TRECHO DO DOCUMENTO:
O passo seguinte é ocupar a fazenda Annoni, desapropriada em 1972, largada ao tempo, no aguardo de um arranjo burocrático entre o executivo e o judiciário. Eram 9 mil hectares improdutivos e sete mil bocas famintas, com braços dispostos ao trabalho duro.
Ali, começou a saga. No ano seguinte, em Outubro de 1986, teve início o assentamento provisório. Logo, a polícia cercou a área, ameaçando desalojar as famílias. Muita gente foi para lá, tributar apoio aos trabalhadores, entre eles, o companheiro Jair Meneguelli.
Pois, também participamos! Era manhãzinha enevoada e fria. No bosque, diante da fogueira, tomamos café e chimarrão com aquela gente boa de resenha. O pão com manteiga forrou o estômago.
Mais tarde, naquele dia, haveria um ato religioso ecumênico, com procissão pela terra em processo de plantio. O líder local, no entanto, Josino Rodrigues, havia sido preso. Soubemos que, na cadeia da cidade, sofria tremendamente com a gastrite.
Quem soube disso também foi a dupla Lucélia Santos e Paulo Betti, que acabara de chegar ao assentamento.

DADOS FORNECIDOS:
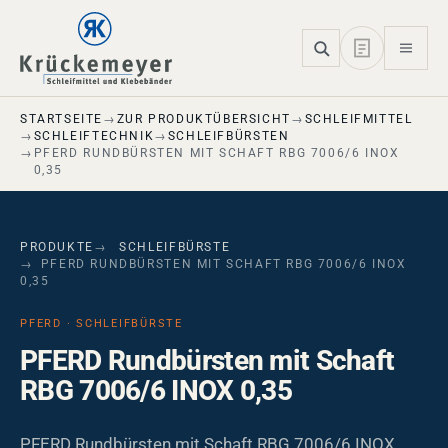
Skip to main navigation
Skip to main content
Skip to page footer
STARTSEITE
ZUR PRODUKTÜBERSICHT
SCHLEIFMITTEL
SCHLEIFTECHNIK
SCHLEIFBÜRSTEN
PFERD RUNDBÜRSTEN MIT SCHAFT RBG 7006/6 INOX
0,35
PRODUKTE
SCHLEIFBÜRSTE
PFERD RUNDBÜRSTEN MIT SCHAFT RBG 7006/6 INOX
0,35
PFERD · SCHLEIFBÜRSTE
PFERD Rundbürsten mit Schaft
RBG 7006/6 INOX 0,35
PFERD Rundbürsten mit Schaft RBG 7006/6 INOX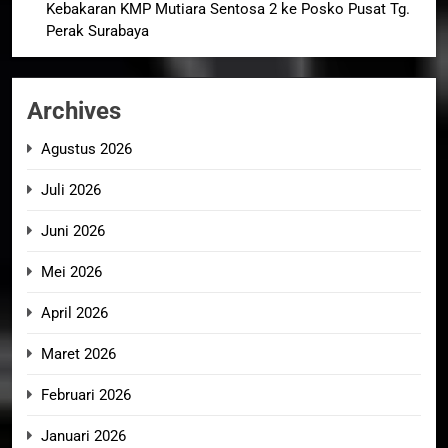
Kebakaran KMP Mutiara Sentosa 2 ke Posko Pusat Tg.
Perak Surabaya
Archives
Agustus 2026
Juli 2026
Juni 2026
Mei 2026
April 2026
Maret 2026
Februari 2026
Januari 2026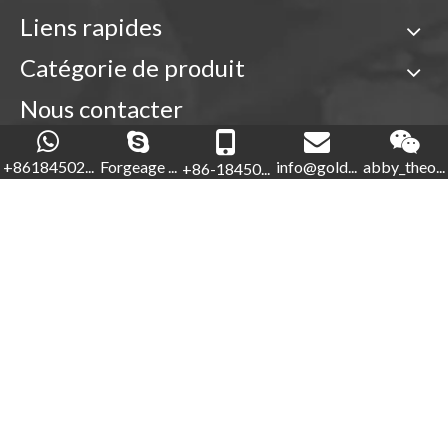
Liens rapides
Catégorie de produit
Nous contacter

+86-18450210854
+86184502...
Forgeage ...
info@gold...
abby_theo...
+86-18450...
Forgeage d'or

+86-592-5760281


+86-18450210854
info@goldforging.com

abby_theone123

Droits d'auteur ©
2022
Xiamen Gold Forging Industry Co.,
Ltd.
Sitemap
.
闽ICP备2023000848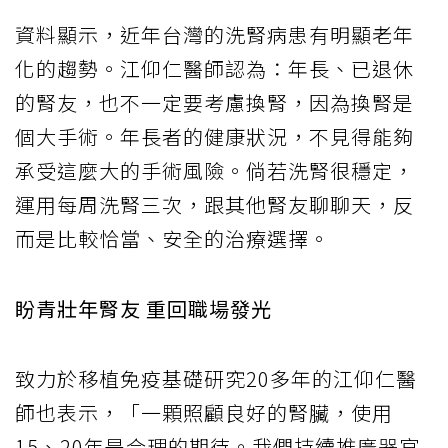
資料顯示，近年台灣的洗腎病患有明顯老年
化的趨勢。江仰仁醫師認為：年長、已退休
的腎友，也不一定要考慮換腎，因為換腎是
個大手術。年長者的健康狀況，不見得能夠
承受這麼大的手術風險。倘若洗腎很穩定，
運用每周洗腎三次，跟其他腎友聊聊天，反
而是比較恰當、安全的治療選擇。
盼青壯年腎友 重回職場發光
致力於移植免疫基礎研究20多年的江仰仁醫
師也表示，「一顆照顧良好的腎臟，使用
15、20年是合理的期待。我們持續推廣器官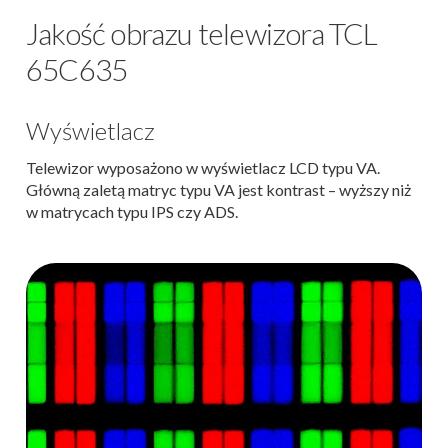
Jakość obrazu telewizora TCL
65C635
Wyświetlacz
Telewizor wyposażono w wyświetlacz LCD typu VA.
Główną zaletą matryc typu VA jest kontrast – wyższy niż
w matrycach typu IPS czy ADS.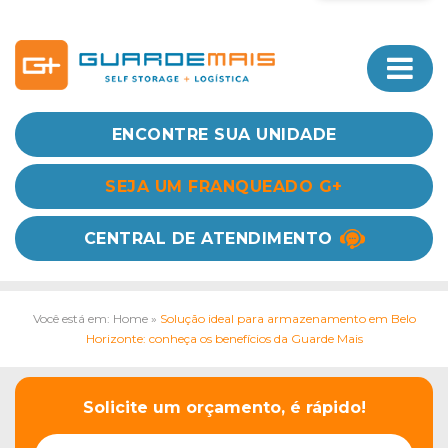
ENCONTRE SUA UNIDADE
SEJA UM FRANQUEADO G+
CENTRAL DE ATENDIMENTO
Você está em: Home
»
Solução ideal para armazenamento em Belo
Horizonte: conheça os benefícios da Guarde Mais
Solicite um orçamento, é rápido!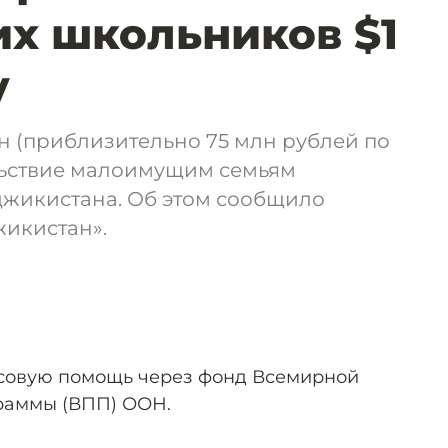
х школьников $1
у
н (приблизительно 75 млн рублей по
льствие малоимущим семьям
джикистана. Об этом сообщило
жикистан».
овую помощь через фонд Всемирной
раммы (ВПП) ООН.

TAREFA 1:
No trecho sobre a ocupação da fazenda Annoni, quantos hectares improdutivos tinha a fazenda?
TAREFA 2:
Retome o trecho sobre a ocupação da fazenda Annoni logo depois da última frase, mantendo a mesma voz.

RESPOSTA 1:
9 mil hectares.

RESPOSTA 2:
Bem, vale dizer que Lucélia é de Santo André, no ABC paulista, nascida em 20 de maio de 1957 (agora com 65 anos), filha do operário Maurílio Simões dos Santos. Adquiriu, desde cedo, consciência política e social.
Na época, eu era repórter de Veja, embora estivesse lá como militante. Contei ao Paulo e a Lucélia o que se passava. Ela surtou, um surto do bem. “Não, de jeito nenhum, isso não pode ficar assim”, sentenciou. “Vamos para lá agora mesmo”.
Ela seguiu numa caminhonete que logo levantou poeira no estradão. Segui atrás, numa Kombi, com o Paulo. No centro de Sarandi, ela comprou vários litros de leite para o líder adoentado.
Dei carteirada de jornalista, mas o delegado não quis falar comigo. Por uma janelinha lateral, então, ouvi o escrivão adverti-lo: “Doutor, e agora o que fazemos, pois está vindo aí a Sinhá Moça?”
Eu ri. Era a personagem que Lucélia interpretava numa novela da Rede Globo de Televisão. A autoridade, então, definiu: “não entra mais ninguém, porque isso aqui não é bagunça; só vai entrar a Sinhá Moça”.
Ela foi para a cela e tentou consolar e animar o companheiro detido. Nisso, soubemos que a procissão ia ter início. Retornamos ao assentamento. Nossa companheira atriz permaneceu na cidade, articulando-se com advogados, fazendo ligações para promotores, juízes e gente da imprensa.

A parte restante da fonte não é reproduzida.